Records from a data source:
*-*-*
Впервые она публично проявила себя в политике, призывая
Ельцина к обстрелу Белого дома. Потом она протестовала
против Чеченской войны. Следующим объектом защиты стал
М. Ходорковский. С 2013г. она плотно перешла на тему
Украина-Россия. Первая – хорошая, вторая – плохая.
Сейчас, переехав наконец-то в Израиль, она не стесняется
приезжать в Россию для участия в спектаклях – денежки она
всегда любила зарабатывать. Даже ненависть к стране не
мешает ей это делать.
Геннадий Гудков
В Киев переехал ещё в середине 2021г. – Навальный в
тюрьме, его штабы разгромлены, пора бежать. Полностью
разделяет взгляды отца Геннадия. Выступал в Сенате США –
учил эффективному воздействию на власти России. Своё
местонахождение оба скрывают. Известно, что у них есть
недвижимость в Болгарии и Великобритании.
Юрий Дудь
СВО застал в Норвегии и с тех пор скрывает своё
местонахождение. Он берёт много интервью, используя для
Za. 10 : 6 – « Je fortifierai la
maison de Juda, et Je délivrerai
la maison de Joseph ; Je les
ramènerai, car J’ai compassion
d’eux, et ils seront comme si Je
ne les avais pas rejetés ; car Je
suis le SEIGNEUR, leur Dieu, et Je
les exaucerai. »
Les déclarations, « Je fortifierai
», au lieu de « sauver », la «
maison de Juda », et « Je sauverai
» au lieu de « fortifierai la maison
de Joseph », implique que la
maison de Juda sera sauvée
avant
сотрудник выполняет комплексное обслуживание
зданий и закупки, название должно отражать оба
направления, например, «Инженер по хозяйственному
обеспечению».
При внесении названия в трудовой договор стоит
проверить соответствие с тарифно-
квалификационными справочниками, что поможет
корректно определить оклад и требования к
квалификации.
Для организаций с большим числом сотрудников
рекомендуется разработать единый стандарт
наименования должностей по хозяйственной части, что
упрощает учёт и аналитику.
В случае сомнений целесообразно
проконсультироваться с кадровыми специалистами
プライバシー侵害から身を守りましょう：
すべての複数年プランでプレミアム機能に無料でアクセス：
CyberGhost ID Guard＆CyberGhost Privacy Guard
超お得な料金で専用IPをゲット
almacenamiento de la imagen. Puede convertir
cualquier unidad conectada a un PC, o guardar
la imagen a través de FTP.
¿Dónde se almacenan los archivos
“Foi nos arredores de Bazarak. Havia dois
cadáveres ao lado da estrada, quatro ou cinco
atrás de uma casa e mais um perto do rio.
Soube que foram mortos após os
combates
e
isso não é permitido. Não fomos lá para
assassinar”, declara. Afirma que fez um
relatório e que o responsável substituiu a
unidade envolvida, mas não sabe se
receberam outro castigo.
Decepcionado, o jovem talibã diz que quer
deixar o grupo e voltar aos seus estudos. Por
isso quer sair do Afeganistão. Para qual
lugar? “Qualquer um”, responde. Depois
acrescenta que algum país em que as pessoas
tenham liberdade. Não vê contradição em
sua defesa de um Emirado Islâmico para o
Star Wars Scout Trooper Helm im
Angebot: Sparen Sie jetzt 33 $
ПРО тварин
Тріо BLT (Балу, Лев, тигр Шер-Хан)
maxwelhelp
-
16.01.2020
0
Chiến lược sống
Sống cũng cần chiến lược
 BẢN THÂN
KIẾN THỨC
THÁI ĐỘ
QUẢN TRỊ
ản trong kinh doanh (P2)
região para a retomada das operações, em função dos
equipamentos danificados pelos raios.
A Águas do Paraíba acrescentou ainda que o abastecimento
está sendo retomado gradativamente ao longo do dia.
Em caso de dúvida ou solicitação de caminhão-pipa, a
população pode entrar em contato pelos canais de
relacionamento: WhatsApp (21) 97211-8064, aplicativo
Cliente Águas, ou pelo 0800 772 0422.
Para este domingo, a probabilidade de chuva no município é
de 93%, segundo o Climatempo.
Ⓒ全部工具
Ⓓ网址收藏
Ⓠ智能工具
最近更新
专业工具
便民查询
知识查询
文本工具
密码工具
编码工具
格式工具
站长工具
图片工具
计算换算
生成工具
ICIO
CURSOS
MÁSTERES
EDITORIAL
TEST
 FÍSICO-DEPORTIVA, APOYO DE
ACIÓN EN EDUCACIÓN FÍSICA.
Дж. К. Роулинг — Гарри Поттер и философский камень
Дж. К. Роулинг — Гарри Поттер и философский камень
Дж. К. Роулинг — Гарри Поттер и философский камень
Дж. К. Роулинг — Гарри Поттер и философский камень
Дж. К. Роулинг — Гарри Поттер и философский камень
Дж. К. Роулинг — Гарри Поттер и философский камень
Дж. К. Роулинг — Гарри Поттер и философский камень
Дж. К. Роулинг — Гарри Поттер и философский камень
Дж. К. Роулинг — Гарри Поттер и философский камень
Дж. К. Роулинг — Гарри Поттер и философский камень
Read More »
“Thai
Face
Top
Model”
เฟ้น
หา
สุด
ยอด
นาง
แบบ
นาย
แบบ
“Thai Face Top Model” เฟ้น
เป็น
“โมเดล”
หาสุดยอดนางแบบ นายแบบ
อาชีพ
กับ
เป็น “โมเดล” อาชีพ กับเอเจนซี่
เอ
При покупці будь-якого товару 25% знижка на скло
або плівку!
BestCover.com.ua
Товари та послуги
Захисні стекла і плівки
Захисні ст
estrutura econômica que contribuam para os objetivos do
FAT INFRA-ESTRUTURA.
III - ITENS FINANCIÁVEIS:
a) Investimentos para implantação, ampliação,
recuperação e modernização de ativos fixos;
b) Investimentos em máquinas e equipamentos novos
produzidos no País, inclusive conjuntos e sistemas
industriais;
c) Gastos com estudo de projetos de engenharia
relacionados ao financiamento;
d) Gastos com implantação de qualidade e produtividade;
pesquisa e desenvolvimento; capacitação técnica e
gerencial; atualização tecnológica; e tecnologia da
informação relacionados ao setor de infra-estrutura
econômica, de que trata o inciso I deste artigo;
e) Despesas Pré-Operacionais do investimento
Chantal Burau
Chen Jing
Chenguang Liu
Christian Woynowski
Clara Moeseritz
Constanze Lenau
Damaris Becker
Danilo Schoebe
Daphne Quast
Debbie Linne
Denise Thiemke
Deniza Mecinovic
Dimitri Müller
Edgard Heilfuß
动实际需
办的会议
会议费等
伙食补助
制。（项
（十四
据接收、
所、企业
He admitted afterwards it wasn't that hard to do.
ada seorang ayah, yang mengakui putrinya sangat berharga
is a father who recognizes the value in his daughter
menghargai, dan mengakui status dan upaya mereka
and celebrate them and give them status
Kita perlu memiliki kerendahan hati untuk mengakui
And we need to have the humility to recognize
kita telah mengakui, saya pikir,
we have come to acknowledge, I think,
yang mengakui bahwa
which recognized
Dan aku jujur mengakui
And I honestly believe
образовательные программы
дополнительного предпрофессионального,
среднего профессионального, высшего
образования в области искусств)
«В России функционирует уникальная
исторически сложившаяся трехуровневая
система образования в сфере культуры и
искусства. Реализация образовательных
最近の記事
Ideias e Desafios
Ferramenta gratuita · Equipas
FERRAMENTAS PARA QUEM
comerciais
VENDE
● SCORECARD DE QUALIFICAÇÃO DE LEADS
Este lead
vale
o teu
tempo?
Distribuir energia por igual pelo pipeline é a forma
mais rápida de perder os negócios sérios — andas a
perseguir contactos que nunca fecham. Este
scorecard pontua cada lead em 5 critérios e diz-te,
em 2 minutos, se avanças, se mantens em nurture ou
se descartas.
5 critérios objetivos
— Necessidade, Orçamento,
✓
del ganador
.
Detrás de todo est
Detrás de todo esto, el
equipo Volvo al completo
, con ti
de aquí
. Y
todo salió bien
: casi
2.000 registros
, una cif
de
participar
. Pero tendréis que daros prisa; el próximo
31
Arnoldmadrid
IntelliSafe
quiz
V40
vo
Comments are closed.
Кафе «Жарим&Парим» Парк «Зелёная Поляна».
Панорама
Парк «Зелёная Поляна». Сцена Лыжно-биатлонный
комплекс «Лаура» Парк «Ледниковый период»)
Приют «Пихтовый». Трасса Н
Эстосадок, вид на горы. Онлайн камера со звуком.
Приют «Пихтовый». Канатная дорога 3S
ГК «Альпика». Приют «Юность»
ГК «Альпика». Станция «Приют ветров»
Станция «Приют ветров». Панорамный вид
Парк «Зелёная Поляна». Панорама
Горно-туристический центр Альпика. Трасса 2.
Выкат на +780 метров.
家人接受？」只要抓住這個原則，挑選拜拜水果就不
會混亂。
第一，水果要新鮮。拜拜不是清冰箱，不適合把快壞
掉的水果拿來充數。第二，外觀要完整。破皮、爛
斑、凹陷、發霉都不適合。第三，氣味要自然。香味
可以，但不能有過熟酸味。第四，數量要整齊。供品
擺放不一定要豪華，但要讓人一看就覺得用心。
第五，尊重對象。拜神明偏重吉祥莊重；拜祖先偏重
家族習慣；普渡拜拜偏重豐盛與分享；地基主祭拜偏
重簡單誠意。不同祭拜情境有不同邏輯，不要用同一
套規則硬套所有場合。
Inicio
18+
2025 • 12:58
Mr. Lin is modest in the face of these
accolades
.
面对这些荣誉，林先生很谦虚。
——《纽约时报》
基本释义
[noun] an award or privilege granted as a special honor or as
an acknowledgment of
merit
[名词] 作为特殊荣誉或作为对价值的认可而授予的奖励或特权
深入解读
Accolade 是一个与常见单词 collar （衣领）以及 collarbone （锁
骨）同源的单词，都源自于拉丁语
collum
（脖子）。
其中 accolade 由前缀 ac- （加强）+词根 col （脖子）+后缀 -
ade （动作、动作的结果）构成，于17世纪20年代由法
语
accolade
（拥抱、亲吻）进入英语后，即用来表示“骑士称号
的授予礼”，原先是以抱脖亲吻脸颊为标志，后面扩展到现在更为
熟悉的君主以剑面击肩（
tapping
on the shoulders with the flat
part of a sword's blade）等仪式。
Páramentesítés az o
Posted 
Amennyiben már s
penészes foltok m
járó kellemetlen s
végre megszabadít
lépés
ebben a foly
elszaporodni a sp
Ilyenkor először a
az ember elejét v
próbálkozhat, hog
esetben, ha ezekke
*-*-*
ASSIGNMENT:
Give the lines from the beginning of the records up to and including the line containing "Украина-Россия. Первая –" as a JSON list of strings, one string per line, with blank lines omitted.

REPLY TO THE EXERCISE:
[
  "Впервые она публично проявила себя в политике, призывая",
  "Ельцина к обстрелу Белого дома. Потом она протестовала",
  "против Чеченской войны. Следующим объектом защиты стал",
  "М. Ходорковский. С 2013г. она плотно перешла на тему",
  "Украина-Россия. Первая – хорошая, вторая – плохая."
]